We all set our feet wrong at one time or another. The ability to recover from such mistakes is crucial. If we learn how to accept our mistakes and work past them, we're in a much better state at all times in our life.
Mistakes come so easily--a slip of the tongue and you've offended someone, or something similarly small that has results of too great magnitude. And then what do you do?
Suppose, for example, you snapped at someone important--a professor, a friend--what can you do about it? You have to find a way to recover.
Part of recovery is being able to apologize for mistakes. If we can admit that we have been wrong, it makes it much easier to move forward when working with others.
And being able to admit that we're wrong helps us too: instead of seeking to find some justification for what happened in the past, we can put the past behind us and begin to work on making the future better. As long as we're unable to admit our error, we continue to build that future on an unsound foundation.
Obviously not all mistakes are life shaking, but even the little things, our attitudes control what we make of those things.
One the one hand we can say to ourselves "well, I made a mistake, but it's not a big deal, and I'll continue to move on in good spirits." It may not be fun to admit an error, but what a superior way to proceed than to ignore the causes of our problems, ad to then proceed with no chance of reducing those problems.
And, of course, admitting an error does not mean focusing on it. One possible painful response to making a mistake is to tell yourself--over and over--how you have done wrong. Focusing on the fact that you made an error takes away from the energy that you have to fix the problem.
Let's put this in the context of writing: if you submit a draft that is rejected, what are your choices of response? Well, here are a couple:
1. Try to use the critique that you have received to write a new draft
2. Sit around telling yourself that you're a failure because you're draft was rejected and that you need to work much harder
3. Decide to give up the project because of your own sense of inadequacy.
Actually, numbers 2 and 3 can be combined.

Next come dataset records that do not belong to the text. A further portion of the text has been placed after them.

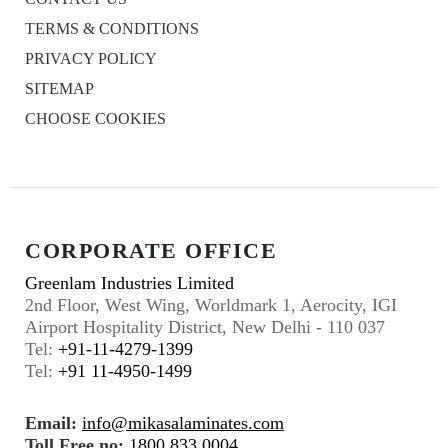
TERMS & CONDITIONS
PRIVACY POLICY
SITEMAP
CHOOSE COOKIES
CORPORATE OFFICE
Greenlam Industries Limited
2nd Floor, West Wing, Worldmark 1, Aerocity, IGI
Airport Hospitality District, New Delhi - 110 037
Tel:
+91-11-4279-1399
Tel:
+91 11-4950-1499
Email:
info@mikasalaminates.com
Toll Free no:
1800 833 0004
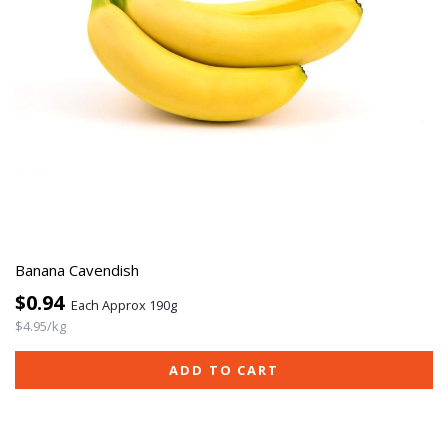
Banana Cavendish
$0.94
Each Approx 190g
$4.95/kg
ADD TO CART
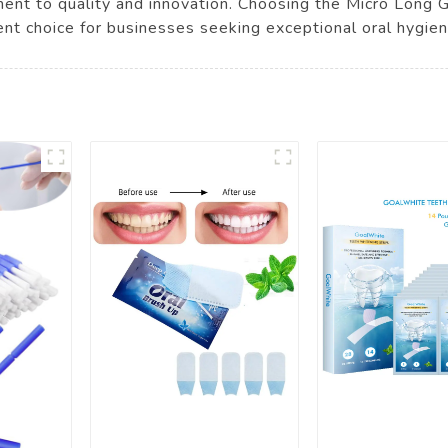
tment to quality and innovation. Choosing the Micro Long
llent choice for businesses seeking exceptional oral hygie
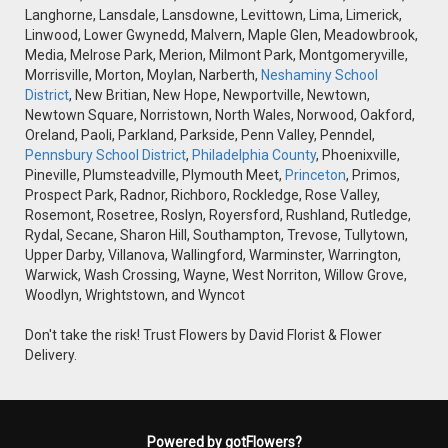
Langhorne, Lansdale, Lansdowne, Levittown, Lima, Limerick,
Linwood, Lower Gwynedd, Malvern, Maple Glen, Meadowbrook,
Media, Melrose Park, Merion, Milmont Park, Montgomeryville,
Morrisville, Morton, Moylan, Narberth,
Neshaminy School
District
, New Britian, New Hope, Newportville, Newtown,
Newtown Square, Norristown, North Wales, Norwood, Oakford,
Oreland, Paoli, Parkland, Parkside, Penn Valley, Penndel,
Pennsbury School District
,
Philadelphia County
, Phoenixville,
Pineville, Plumsteadville, Plymouth Meet,
Princeton
, Primos,
Prospect Park, Radnor, Richboro, Rockledge, Rose Valley,
Rosemont, Rosetree, Roslyn, Royersford, Rushland, Rutledge,
Rydal, Secane, Sharon Hill, Southampton, Trevose, Tullytown,
Upper Darby, Villanova, Wallingford, Warminster, Warrington,
Warwick, Wash Crossing, Wayne, West Norriton, Willow Grove,
Woodlyn, Wrightstown, and Wyncot
Don't take the risk! Trust Flowers by David Florist & Flower
Delivery.
Powered by gotFlowers?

There are, of course, variations on these basic themes. But basically only one path is the path that gets us the most progress--and that's the path that focuses on how we can use the past mistake to make future success.
We've all heard the expressions "no use crying over spilled milk" and "it's water under the bridge". But how difficult is it to manifest these attitudes in our day to day existence! Yet this is our battle as writers and as people: we need to look at our errors and understand them without blame, but with the intention of learning from them.
Intelligence is something that has been defined and measured in many ways, but isn't the ability to learn central to intelligence? Isn't the ability to adapt to new information central to what we view as intelligence? And the ability to make a plan for the future--for how to make the future better? Our ability to recognize, admit and learn from our mistakes is one of the primary assets that has allowed humanity to grow from small groups scrabbling for sustenance to a huge, planet-spanning culture.
No one wants to make a faux pas, but we all do. Using those mistakes to improve our future is a possibility for all of us.